My kind of desk – pre-work within Research IT office, for a touchtable and projection display stand at the University of Manchester Regius Professorship award celebration.
Using the new Acer Predator (17 G9-792) laptop, with an inbuilt great graphics card (NVIDIA® GeForce® GTX 970M with 6GB GDDR5 Dedicated Memory), and touchscreen – bits borrowed from UoM and STFC visualisation groups along with (STFC www.CCPi.ac.uk) tomography data and the drishti-prayog volume visualisation software all appear to run extremely sweet.Moving this to the exhibition area within the NGI (National Graphine Institute) with a HDMI splitter should then be suitable for 100’s of viewers per hour …
- The first Regius Professor of Materials in the UK.
- Prof Phil Withers is one of two Regius Professors in the University of Manchester.
Show setup for 150+ special visitors. This example on the screen (one of about 15), just prepared, showed work from by the new EPSRC Flagship CCPi fellowship, Daniil Kazantsev et al from RAL that using multiple volume vis transfer functions highlighted the centre and the fractal edge of slices showing dendritic behaviour (even measurable).

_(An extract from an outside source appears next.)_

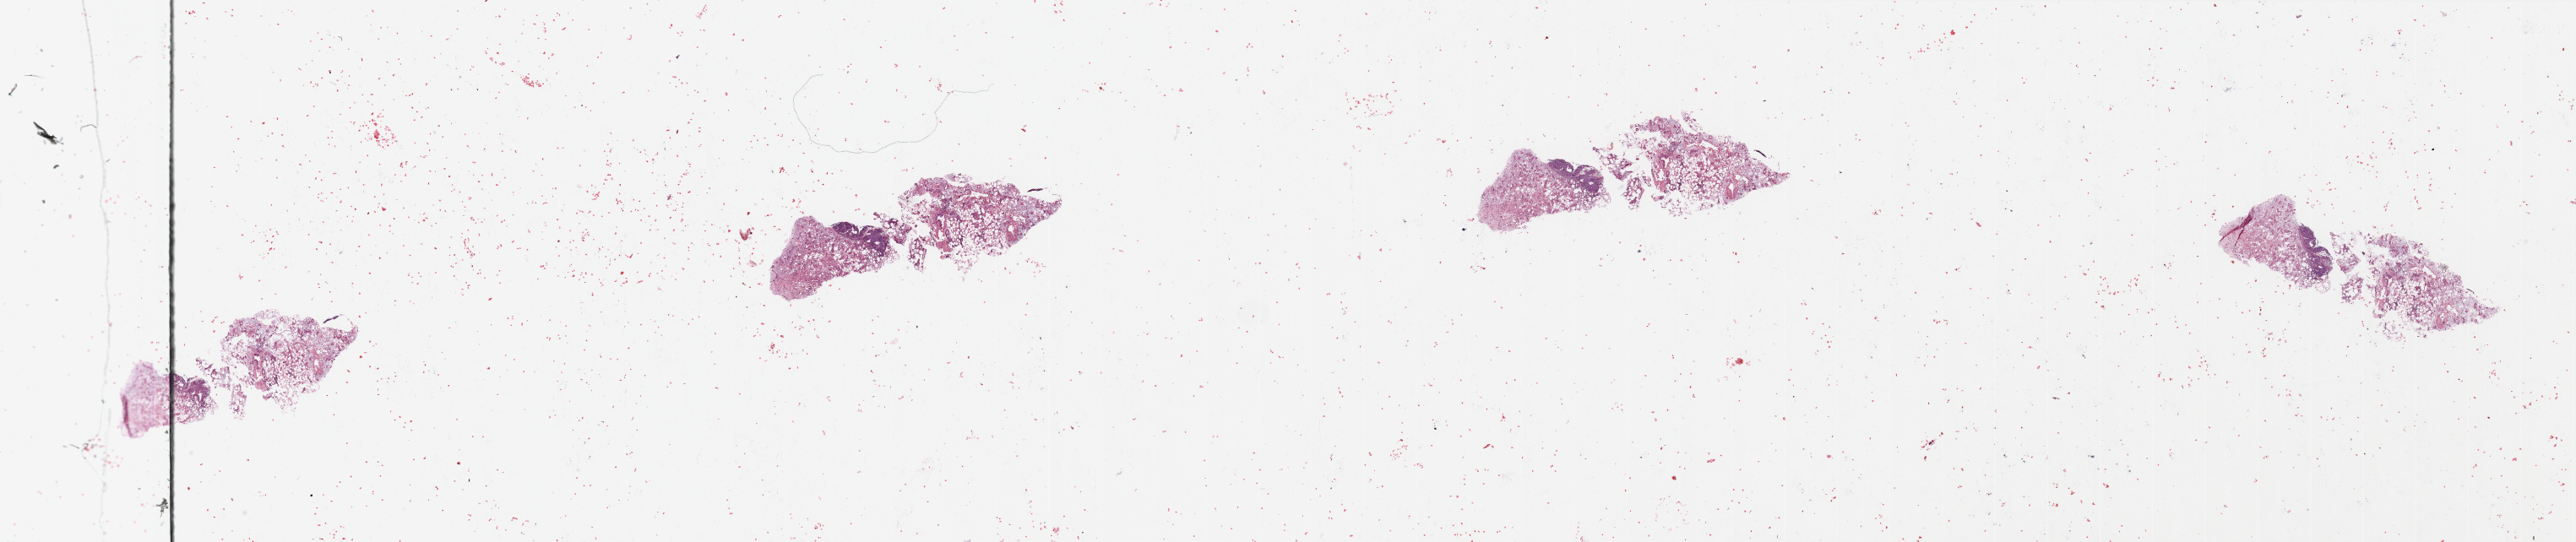
Whole-slide histology image, Hematoxylin and eosin (H&E) stained — low-resolution overview of the scanned area, about 48.2 x 10.2 mm. Tumour tissue sample, pancreas. Patient: female, age 63 years. Histologic grade: G2 (moderately differentiated).
Primary tumour site (as recorded): head. AJCC pathologic stage: IIB. Histologic diagnosis: Infiltrating duct carcinoma, NOS.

The laptop and small workstation were hidden and all you see is the touchtable, controlled by the operator or user on the right, and the main screen allowing multiple people to view and comment at once.
The volume visualisation was a little tricky as the raw data had been pre-segmented already so I had to create a boundary edge by interpolation and reducing the size of the complete object.
There was a talk by Regius Phil Withers after a presentation of the award from the Queen’s representative, as well as a question and answer session chaired by the President of the University of Manchester.